Related to Why are we closing questions for being susceptible to opinion on a site about politics? but focused on a broader question raised by it.
We have this question about Donald Trump, which is seeking to apply the term "fascist" to him. The problem is nobody can agree what that means and every given answer actually mentions this
Fizz (quoting this paper) - Conclusion: Historically, no. In modern terms, maybe?
Since the 1960s, scholars have debated whether to embrace expansive or restrictive definitions of fascism, where to place it on the traditional “left/right” political spectrum, and how to explain its relationship to other movements, such as socialism, liberalism, and conservatism. Much of the disagreement reflects differences of methodological focus.
Lag - Conclusion: Yes
In Orwell's essay, What is Facism?, he remarked that in normal use the word is "almost entirely meaningless" and "degrade[d] to the level of a swearword".

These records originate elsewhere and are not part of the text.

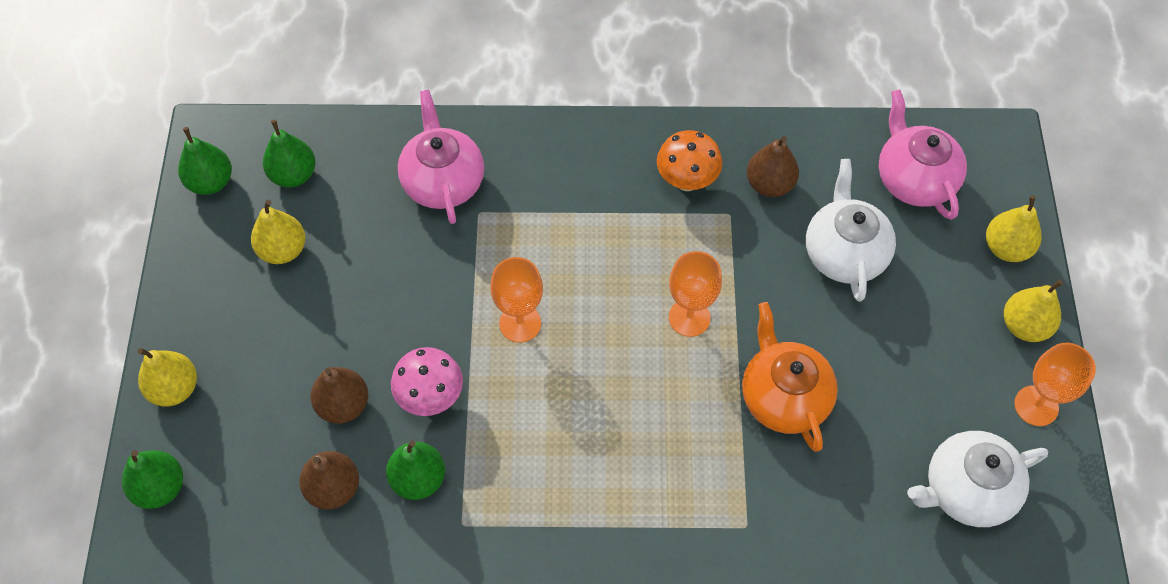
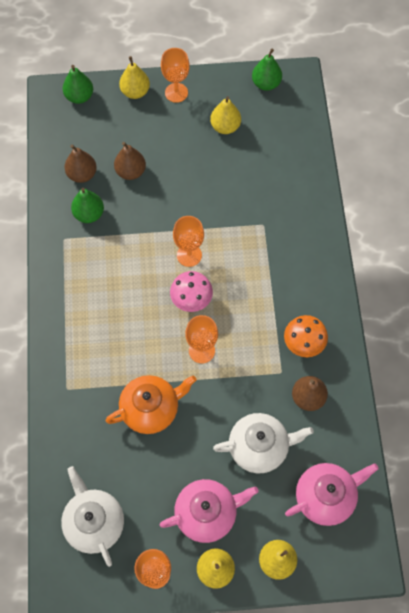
camera: 85 degrees right, 5 degrees up
green pear [263,119,316,187] -> none
pink mushroom [391,347,463,416] -> pink mushroom moved to [170,271,213,312]
pink teapot [398,90,484,224] -> pink teapot moved to [160,479,259,543]
none -> orange goblet [161,48,190,103]

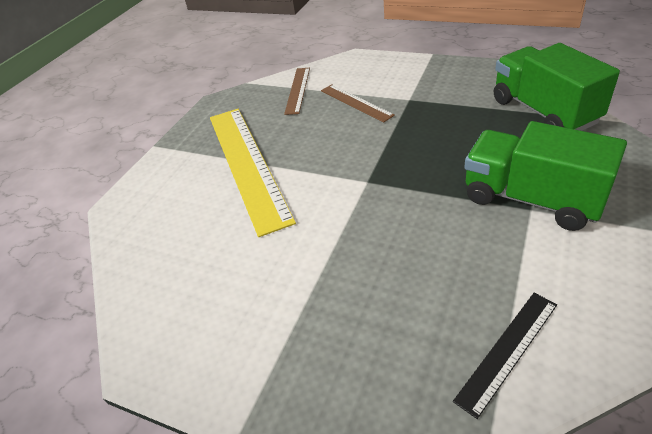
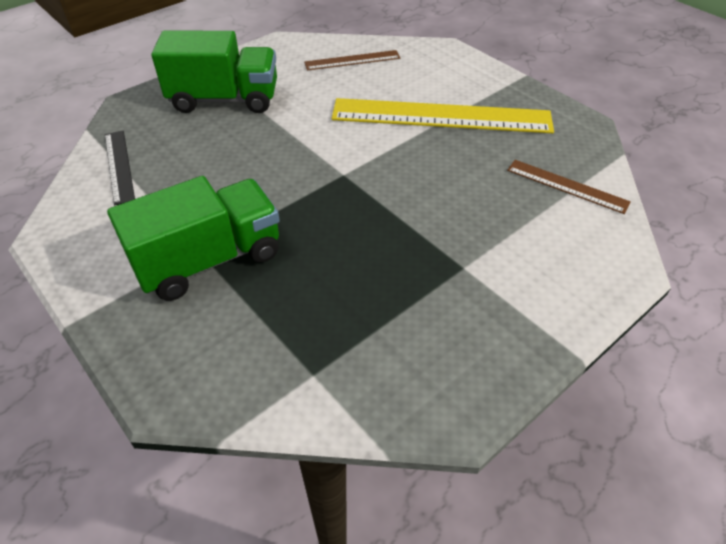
camera: 110 degrees right, 5 degrees up
brown ruler [321,84,395,123] -> brown ruler moved to [304,50,400,70]
green truck [494,43,620,131] -> green truck moved to [151,31,277,113]

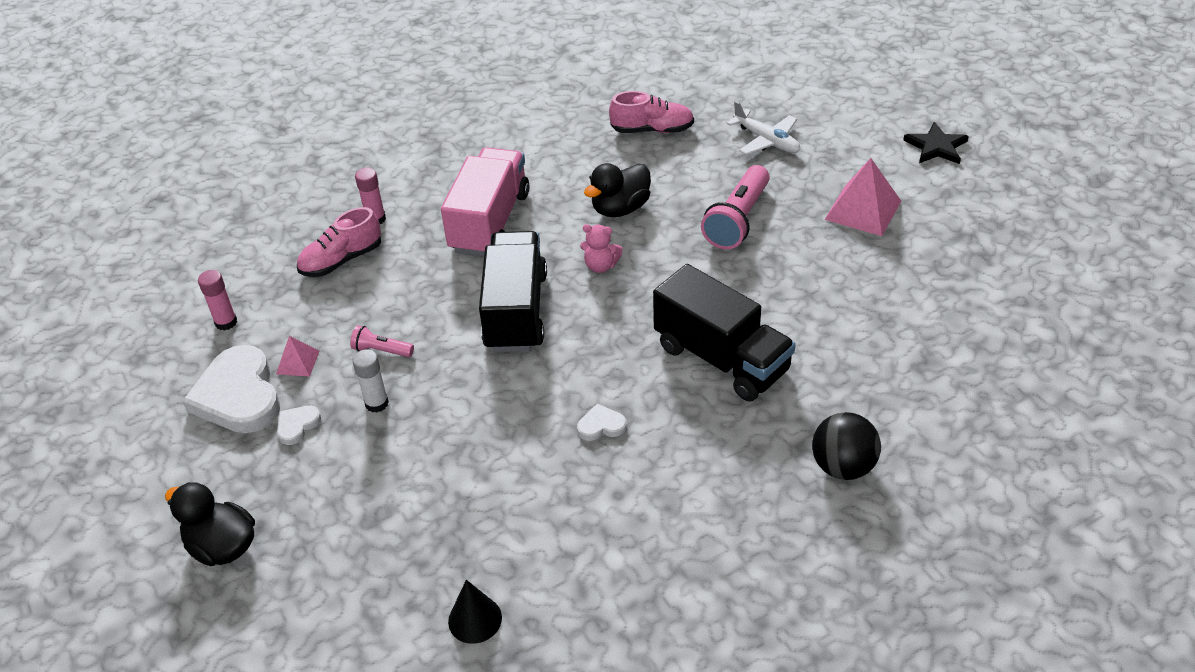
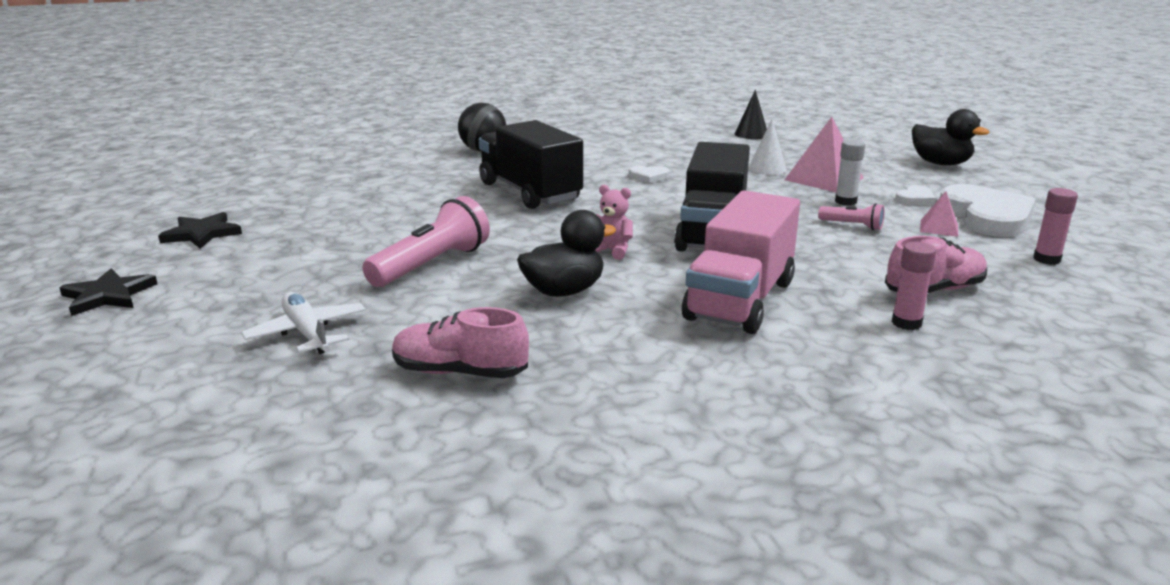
camera: 170 degrees left, 20 degrees down
pink pyramid [824,158,901,236] -> pink pyramid moved to [785,117,863,192]
none -> black star [158,212,242,249]
none -> white cone [748,120,787,175]

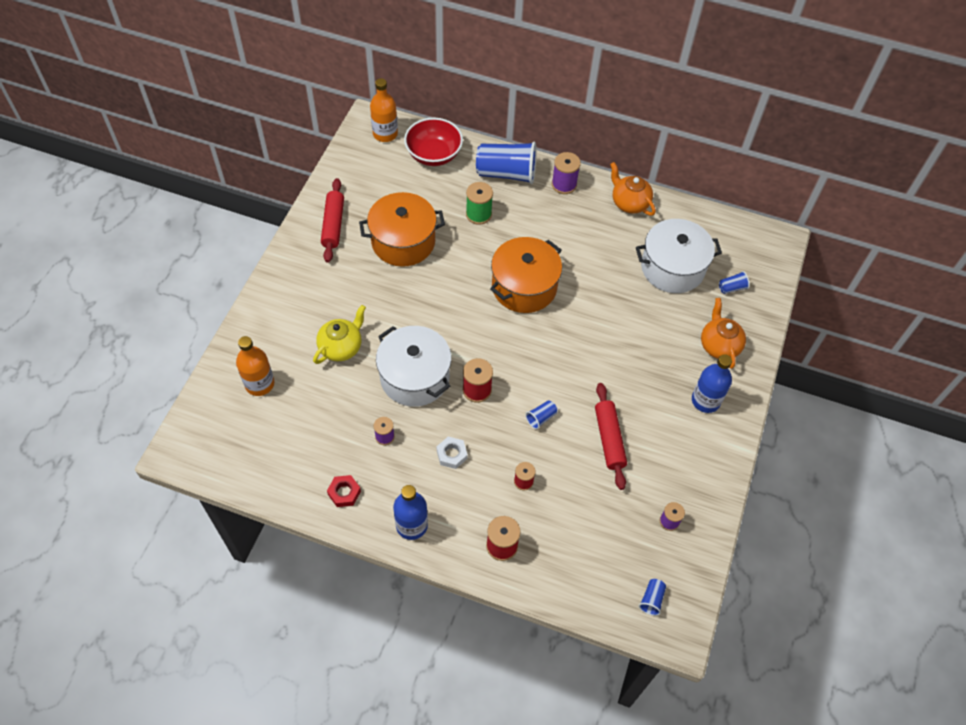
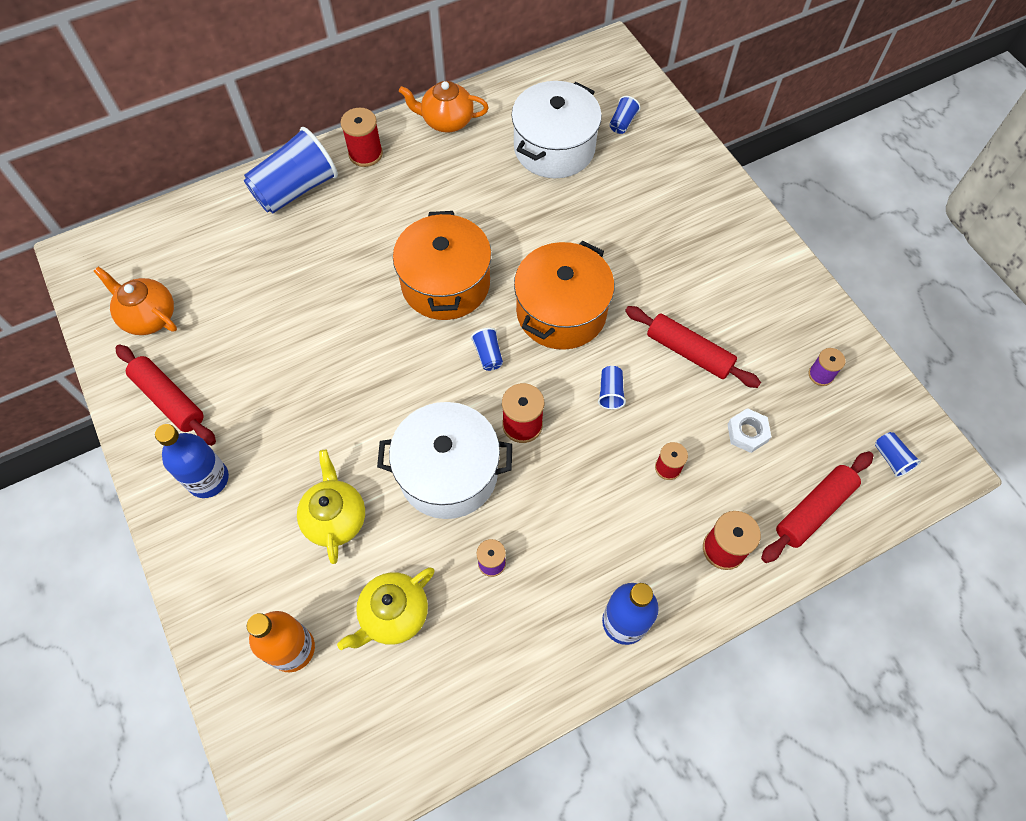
camera: 45 degrees left, 5 degrees up
red nut [327,475,361,507] -> none
orange pot [359,192,445,267] -> orange pot moved to [514,240,614,350]
orange bottle [370,78,398,142] -> none
red bowl [404,118,463,166] -> none
white nut [437,436,468,469] -> white nut moved to [727,408,771,453]
green spool [466,182,493,225] -> none
purple spool [552,152,581,194] -> red spool [341,108,383,167]
blue bottle [692,354,732,413] -> blue bottle moved to [155,424,229,498]
orange teapot [701,298,746,369] -> orange teapot moved to [94,266,177,335]
none -> yellow teapot [337,567,435,650]
none -> blue cup [471,328,503,371]
none -> red rolling pin [761,451,873,563]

But there is a "buried meaning" understood by even those people who "recklessly fling the word ‘Fascist’ in every direction": "By 'Fascism' they mean, roughly speaking, something cruel, unscrupulous, arrogant, obscurantist, anti-liberal and anti-working-class."
Peter - Conclusion: No, but he's headed that way
Fascism is a rather loosely defined term, and is often used to describe regimes that have reached the goal, rather than parties or people that are still in the process of working towards it. Aspiring fascist movements rarely announce their ultimate goals of dictatorial power, forcible suppression of opposition, strong regimentation of society and of the economy.
Ted Wrigley - Conclusion: Kinda, sorta, maybe?
Let's be clear up front that the term 'fascist' is problematic in discussions of this sort. Most people use the term merely as a term of derision for anyone who uses their power in an illegitimate or unpleasant way: e.g., a fascist boss, a fascist cop, a fascist bank. While it is possible to give a reasonably factual definition of the term 'fascism' — at least in the same general sense that we can define terms like 'conservative' or 'liberal' — it is difficult to use the word in public without an assortment of knee-jerk responses from people who only know the pejorative sense.
Michael B - (question asker) Conclusion: No
There's no easy quote, but he has to spend 1/3 of his answer telling us what he thinks Fascism is (and he does a good job of that, citing multiple sources) before attempting an answer.
Is this an acceptable type of question?